1. Re: Mac text files and gets()
Since one cannot rely on the file opening mode to apply line termination
translation or not, then reading lines from a text file will have to be done
using a library routine, possibly standard. Here is a possibility of
implementation:
include get.e
include file.e
-- use this when the file needs to be rewinded for read
global constant LINE_UNKNOWN = 0
constant termline={10,11,12,13,26,-1} -- physical line terminators
constant n_termline={10,10,10,13,-1,-1} -- normalised
constant LF=1,CR=2,CRLF=4 -- used to report which line endings were found
global function get_lines(object file,integer current_line,integer
start_line,integer numm_lines)
-- Returns a sequence of num_lines \n terminated lines from file,
-- or less if the file doesn't hold that many lines.

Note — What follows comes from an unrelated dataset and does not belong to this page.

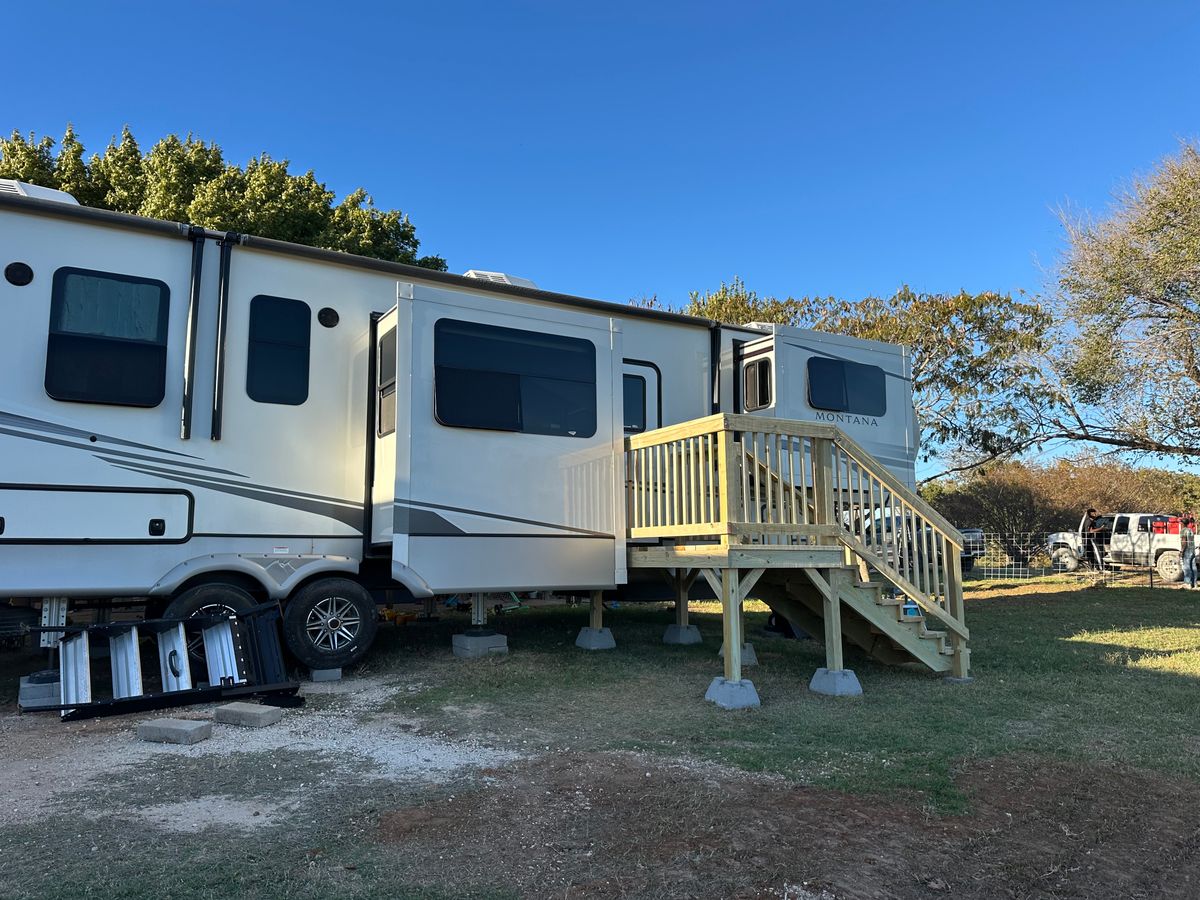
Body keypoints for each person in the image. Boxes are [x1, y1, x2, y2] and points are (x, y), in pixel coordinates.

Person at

-- First returned line is line #start_line in file.
-- If file doesn't have that many lines,
-- or start_line or num_lines is not positive, {} is returned.

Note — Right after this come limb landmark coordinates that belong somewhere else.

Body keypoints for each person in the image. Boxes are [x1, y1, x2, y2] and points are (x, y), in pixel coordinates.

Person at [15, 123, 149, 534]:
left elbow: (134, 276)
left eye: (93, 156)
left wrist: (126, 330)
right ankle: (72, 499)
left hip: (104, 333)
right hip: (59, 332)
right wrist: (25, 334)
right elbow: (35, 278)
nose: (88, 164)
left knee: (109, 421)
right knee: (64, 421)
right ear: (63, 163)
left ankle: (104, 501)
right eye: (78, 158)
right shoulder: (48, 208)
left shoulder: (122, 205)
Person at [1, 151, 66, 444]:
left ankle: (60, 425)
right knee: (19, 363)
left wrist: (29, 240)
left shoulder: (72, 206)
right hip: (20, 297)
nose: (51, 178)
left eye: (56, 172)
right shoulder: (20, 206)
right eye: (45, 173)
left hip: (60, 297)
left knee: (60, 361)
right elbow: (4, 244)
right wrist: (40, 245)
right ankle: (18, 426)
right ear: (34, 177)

-- If start_line >= current_line > 0, file is a valid file handle
-- and its file pointer is currently inside line #current_line.

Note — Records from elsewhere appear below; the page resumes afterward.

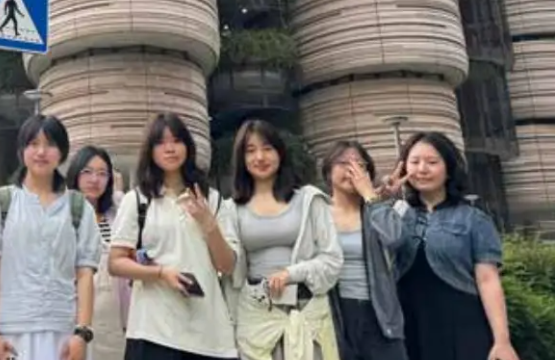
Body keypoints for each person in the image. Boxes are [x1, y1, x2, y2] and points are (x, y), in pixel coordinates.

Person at [108, 112, 239, 360]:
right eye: (161, 142)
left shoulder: (212, 200)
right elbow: (115, 263)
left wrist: (208, 224)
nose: (170, 149)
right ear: (151, 151)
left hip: (208, 334)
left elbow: (227, 266)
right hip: (153, 329)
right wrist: (161, 273)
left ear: (188, 146)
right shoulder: (137, 200)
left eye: (177, 140)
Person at [386, 132, 518, 360]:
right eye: (414, 162)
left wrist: (502, 341)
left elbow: (488, 280)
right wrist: (384, 199)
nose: (422, 169)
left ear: (448, 169)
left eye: (432, 162)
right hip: (408, 328)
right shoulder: (394, 217)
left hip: (462, 328)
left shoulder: (473, 219)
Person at [0, 114, 101, 360]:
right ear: (22, 150)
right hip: (9, 331)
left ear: (62, 152)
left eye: (50, 144)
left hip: (62, 333)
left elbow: (84, 274)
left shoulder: (78, 207)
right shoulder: (2, 201)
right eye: (33, 144)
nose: (41, 152)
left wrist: (82, 333)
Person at [229, 119, 342, 360]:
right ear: (241, 158)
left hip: (307, 311)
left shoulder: (309, 199)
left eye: (267, 148)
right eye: (250, 150)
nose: (260, 157)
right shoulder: (231, 209)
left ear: (280, 152)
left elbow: (332, 259)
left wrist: (290, 274)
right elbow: (232, 272)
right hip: (256, 316)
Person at [320, 140, 407, 360]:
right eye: (343, 163)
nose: (352, 170)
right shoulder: (318, 212)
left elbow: (395, 238)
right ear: (328, 171)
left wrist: (371, 197)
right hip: (336, 315)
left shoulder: (376, 209)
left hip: (381, 316)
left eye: (360, 164)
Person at [67, 145, 132, 360]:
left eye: (102, 174)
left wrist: (118, 193)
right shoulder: (63, 212)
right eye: (87, 172)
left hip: (114, 310)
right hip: (73, 310)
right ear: (75, 174)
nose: (94, 179)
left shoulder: (114, 214)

-- Otherwise, file is rewinded and lines start being reckoned from
-- the beginning of the file.
-- If file is a sequence, it is a file name which will be closed on return.
-- Otherwise, the file pointer of the still open file is either at
-- end of file or start of next line.
-- Supports all known line terminators (CR, LF, CR+LF) and treats FF and VT as
\n.
integer fh,read_0x0D,early_end,final_line,line_mask,len_line
integer idx,p,pos,c
sequence result,line
if start_line<=0 or num_lines<=0 then
return {}
end if
if sequence(file) then
fh=open(file,"rb")
if fh=-1 then
return {}
end if
current_line=1
else
fh=file
if where(fh)=-1 then -- not a valid file handle
-- is there a better test?
return {}
end if
if current_line<=LINE_UNKNOWN or start_line<current_line then
-- rewind
if seek(fh,0) then
return {}
end if
current_line=1
end if
end if
early_end=0
final_line=start_line+num_lines-1
idx=1
pos=1
result=repeat(0,num_lines)
len_line=128 -- should be enough
line=repeat(0,len_line)
line_mask=0
while current_line<=final_line do
c=getc(fh)
p=find(c,termline)
if idx>len_line then
line&=line
len_line*=2
end if
if p=0 then
if read_0x0D then
line_mask=or_bits(line_mask,CR)
read_0x0D=0
end if
if current_line>=start_line then
line[idx]=c
idx+=1
end if
else
c=n_termline[p]
if c=-1 then
c='\n'
early_end=1
end if
if c='\r' then
if current_line>=start_line then
line[idx]='\n'
result[pos]=line[1..idx]
pos+=1
idx=1
end if
current_line+=1
read_0x0D=1
else -- \n
if read_0x0D then -- skip this LF part
line_mask=or_bit(line_mask,CRLF)
read_0x0D=0
else
if current_line>=start_line then
line[idx]=c
result[pos]=line[1..idx]
line_mask=or_bits(line_mask,LF)
pos+=1
idx=1
end if
if early_end then
if current_line<start_line then
result={}
else
result=result[1..pos-1]
end if
exit
end if
current_line+=1
end if
end if
end if
end while
if sequence(file) then
close(fh)
elsif not early_end and line_mask=CRLF then
-- if this is a DOS/Windows text file, and line reading didn't stop on an
-- EOF, then read an extra \n.
c=getc(fh)
end if
return result
end function
Hopefully there are not too many typos.
Obviously, returning {} could be replaced by eturning an atomic error code (not
enough lines, file is invalid, file couldn't be open, and so on).
CChris